Natürlich gibt es ein paar Dinge, die man beachten sollte. Nicht zu viel Zitronensaft verwenden, sonst bleibt die Oberfläche klebrig. Die Mischung niemals auf empfindlichen Natursteinen wie Marmor anwenden, weil die Säure den Stein angreift. Und immer darauf achten, gründlich nachzuwischen, damit keine Rückstände bleiben. Doch das sind kleine Hinweise, die man schnell verinnerlicht.

Es ist ein gutes Gefühl, wenn man weiß, dass man mit so einfachen Mitteln den Haushalt meistern kann. Kein Plastikmüll durch überflüssige Reinigungsmittel, keine chemischen Dämpfe, die in der Luft hängen. Stattdessen natürliche Zutaten, die schon seit Generationen ihren Dienst tun. Meine Großmutter hat recht behalten, und ich gebe den Trick inzwischen gerne an meine Kinder weiter.

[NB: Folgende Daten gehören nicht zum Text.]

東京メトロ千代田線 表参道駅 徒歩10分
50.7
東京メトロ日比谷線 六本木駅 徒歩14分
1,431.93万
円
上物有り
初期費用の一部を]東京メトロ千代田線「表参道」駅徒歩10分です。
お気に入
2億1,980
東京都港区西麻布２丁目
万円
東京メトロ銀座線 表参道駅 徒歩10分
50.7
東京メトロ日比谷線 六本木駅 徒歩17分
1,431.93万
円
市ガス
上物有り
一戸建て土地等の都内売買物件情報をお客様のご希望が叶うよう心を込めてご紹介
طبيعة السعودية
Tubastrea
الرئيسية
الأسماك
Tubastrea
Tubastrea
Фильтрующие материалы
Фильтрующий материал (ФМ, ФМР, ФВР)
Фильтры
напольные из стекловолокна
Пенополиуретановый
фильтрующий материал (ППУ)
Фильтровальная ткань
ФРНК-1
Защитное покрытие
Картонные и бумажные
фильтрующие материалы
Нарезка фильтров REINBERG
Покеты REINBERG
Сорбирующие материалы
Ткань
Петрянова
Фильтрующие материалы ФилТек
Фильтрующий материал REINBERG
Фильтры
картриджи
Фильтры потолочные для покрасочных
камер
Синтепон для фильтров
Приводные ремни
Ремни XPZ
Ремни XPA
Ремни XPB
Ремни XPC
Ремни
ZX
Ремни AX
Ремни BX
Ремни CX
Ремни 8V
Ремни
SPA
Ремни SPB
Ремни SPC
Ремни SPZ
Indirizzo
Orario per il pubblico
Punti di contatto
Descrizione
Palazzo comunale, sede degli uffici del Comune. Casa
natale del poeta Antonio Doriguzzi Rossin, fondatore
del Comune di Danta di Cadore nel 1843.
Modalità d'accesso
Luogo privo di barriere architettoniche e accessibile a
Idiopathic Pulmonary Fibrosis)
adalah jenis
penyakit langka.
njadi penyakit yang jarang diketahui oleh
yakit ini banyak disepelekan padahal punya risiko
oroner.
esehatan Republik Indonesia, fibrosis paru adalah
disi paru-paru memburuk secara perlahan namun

Wenn Besuch kommt, staunen viele über die Sauberkeit meines Kochfelds. Dann verrate ich mein Geheimnis, und die Reaktion ist fast immer gleich: „So einfach? Das hätte ich nicht gedacht!“ Ja, es ist wirklich so einfach, und gerade darin liegt die Schönheit dieses Tipps. Man braucht keine komplizierten Lösungen, manchmal sind die besten Helfer die, die man ohnehin schon zu Hause hat.

So ist aus einem kleinen Hausfrauenrezept ein fester Bestandteil meines Alltags geworden. Immer wenn ich das Kochfeld putze, denke ich an meine Oma, die mit einem Lächeln sagte: „Kind, mit Backpulver und Essig kriegst du alles sauber.“ Und sie hatte recht.